Something you can believe in….
OK.
Like many people I might, from time to time, google my own name to see how many hits I get. Just once or twice…. (38,531).
And I might take a look at Wikipedia to see what it says about me.
And over the past two years it has said some pretty strange stuff.
“the Jewish producer”
“Liar”
“Zionist”
The entries have gone up and down, around and around, defaced, re-written, redacted, protected, un-protected, and as of now, deleted entirely.
It’s a strange place, this Wikipedia.
All of which makes me think about Jeff Jarvis’ question, which I have myself raised many times:
“If you were going to start an encyclopedia today, would you rather hire a group of Oxford dons and lock them away in a library for 20 years, or would you rather open the process up to millions of people to contribute?”
There is an old joke that says: ‘A conservative is a liberal who has been mugged’.
Having been mugged on Wikipedia, I now am beginning to think that I would rather have the collected wisdom of our culture curated by the Oxford dons than by the ‘masses’. Thank you.
A few years ago, I read a lovely book entitled The Professor and the Madman by Simon WInchester.
It’s the story of the making of the Oxford English Dictionary (a copy of which I stil have on my shelf).
The dictionary was begun in 1857 and it took 70 years to complete. But this book is really the story of Professor James Murray, the editor fo the OED, and his collaboration with an American contributor, Chester Minor.
A bit like Wikipedia, the OED had thousands of contributors from around the world and Minor was but one of them. What makes the book fascinating was that Minor spent his life in a mental hospital, Broadmoore, a murderer and clinically insane.
But more to the point, what made and makes the OED so precise is that it was a collaboration between the thousands of contributors and a dedicated, professional and full time editorial staff.
This is what is lacking at Wikipedia… and in most of the googley projects as they emerge.
The theory of ‘the wisdom of the masses’ is great, but you need an intelligence behind it.
Otherwise you end up with… well, for the most part, an ever shifting pile of junk.
When it comes to a brain surgeon operating on me, I would really rather have the Harvard Medical School grad who has dedicated his life to his craft… as opposed to opening up my head to the online folks who are interested in playing.
Likewise opening up my head to the ‘wisdom of the masses’.
Sorry.
What make the Oxford English Dictionary so good is the fact that Murray did not let the inmates run the institution – just contribute to it.
4 Comments
$ May 14, 2009
Amazing!
Michael Rosenblum sees the light!
There is hope!
Quality gatekeeping is a must.
Another fine post Mr.
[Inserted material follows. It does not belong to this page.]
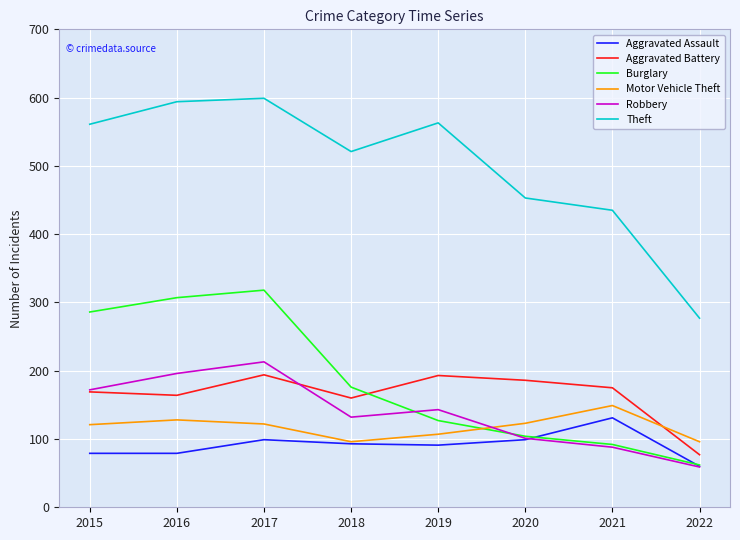

How many lines are shown in the chart?

6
Rosenblum!
If that’s who you really are! 🙂
pencilgod May 13, 2009
Where is the real Michael and what have you done to him???
On second thoughts I like the new one.
Michael Rosenblum May 13, 2009
I am in favor of everyone making videos as I am in favor of everyone knowing how to read and write. What I am not in favor of (and I am coming to this slowly) is the notion of the ‘collective’ as the curators. I think there is a place for expertise and a place for excellence. Not everyone is ‘above average’.
Aaron May 13, 2009
I’m stunned you would write this, Michael.
You want the entire world to produce video content, but think reference books should only be generated in walled gardens?
You can’t have it both ways.
Wikipedia and YouTube are in the same boat: A lot of what’s produced is crap. Some of it will be crap about you. So what? Your Wikipedia entry is brief, descriptive, and unvandalized right now. Seems like the crowdsourcing is working fine.
I’d far prefer to live in a world where we have to deal with the occasional wiki vandal than a world in which the 20 Oxford dons decide who and what is worthy of our attention.
Collective editing DOES work. Crowd-sourced news works, too. There will always be roles for curators, but the age of knowledge gatekeepers is over, so you need to buck up and deal.